## INSTRUCTIONS FOR THE TASK
This calls for a word-for-word copy of all the data, with each picture removed.

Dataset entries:
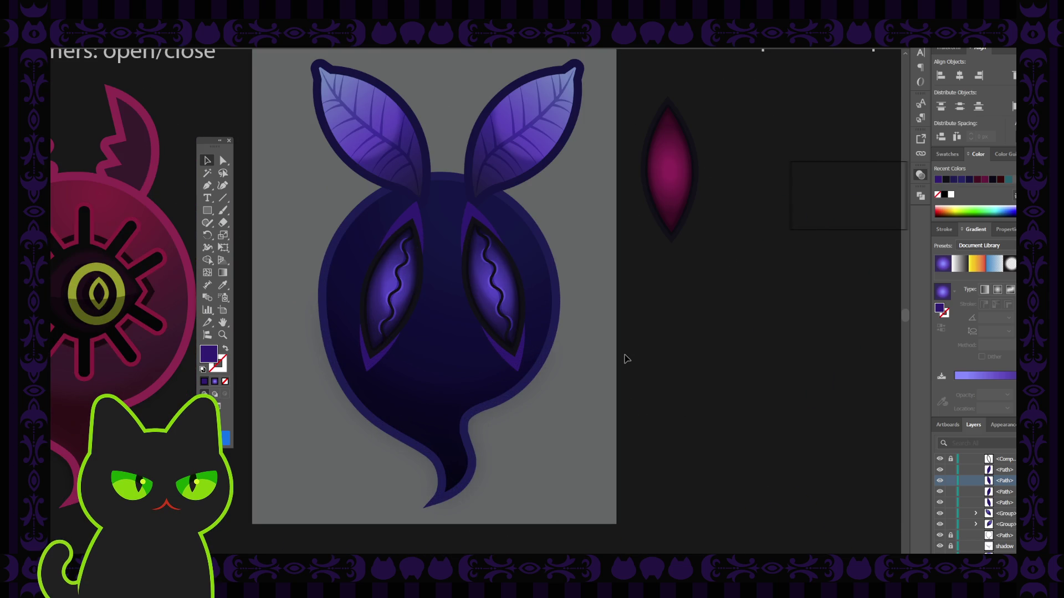
Inspect the right leaf ear's group and its outer path in the Layers panel.
click(561, 147)
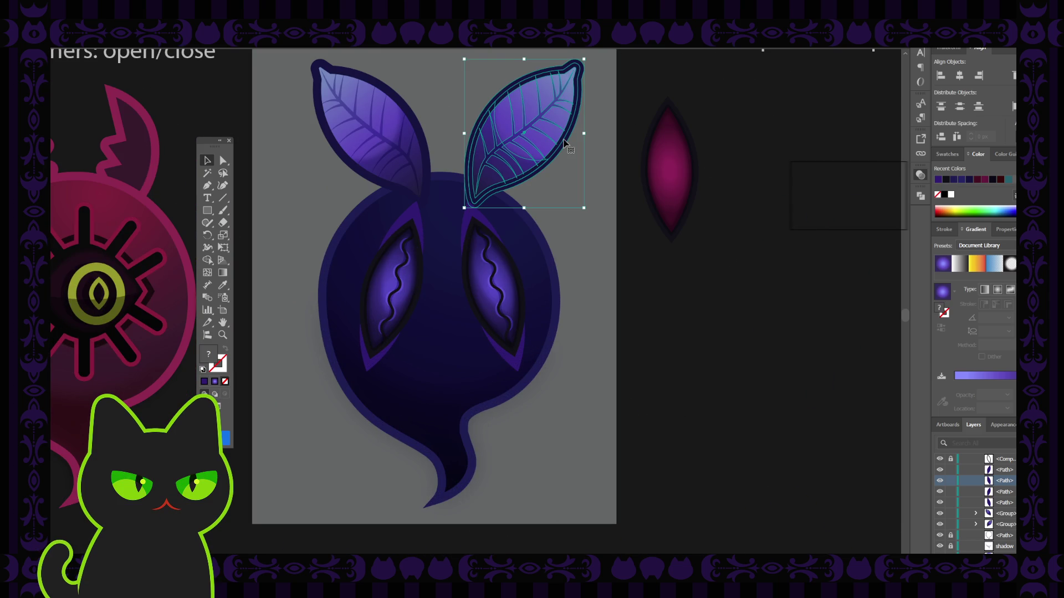
click(977, 524)
scroll(979, 531, down, 1)
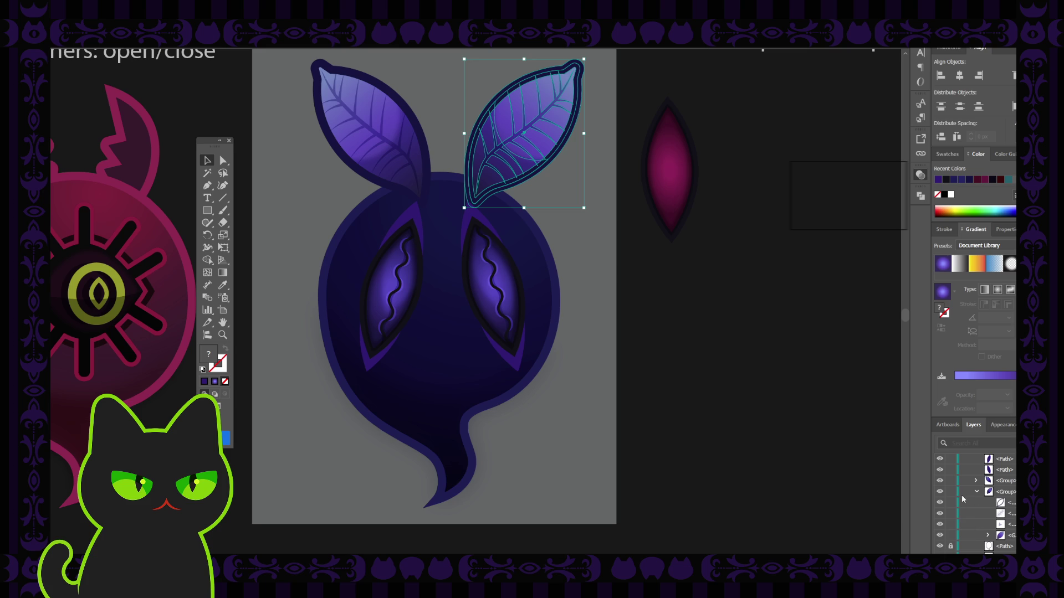
click(1003, 524)
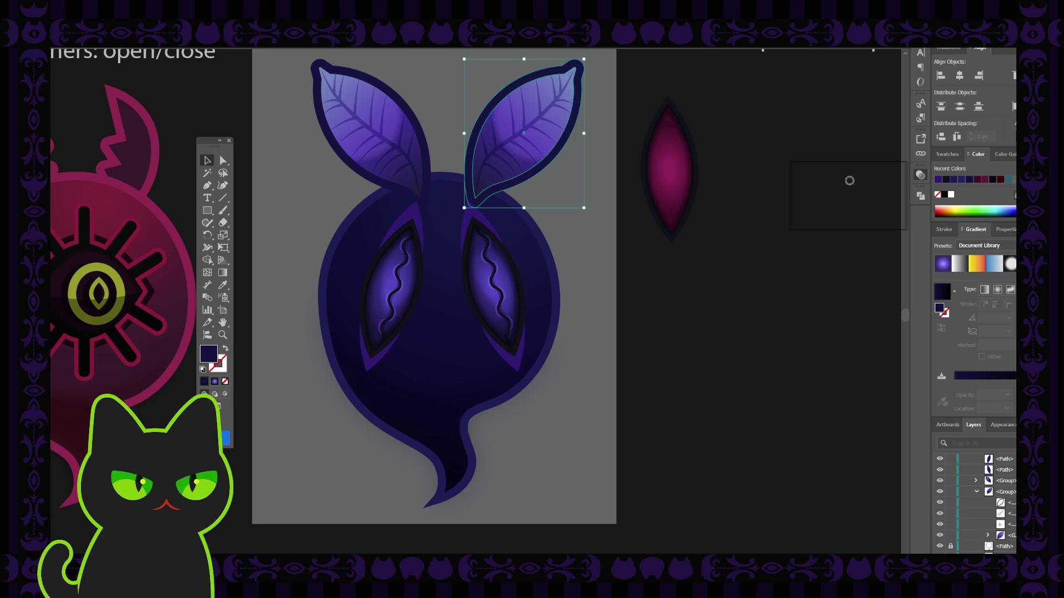
click(876, 218)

## PROBLEM SOLUTION
Inspect the right leaf ear's group and its outer path in the Layers panel.
click(561, 147)
click(977, 524)
scroll(979, 531, down, 1)
click(1003, 524)
click(876, 218)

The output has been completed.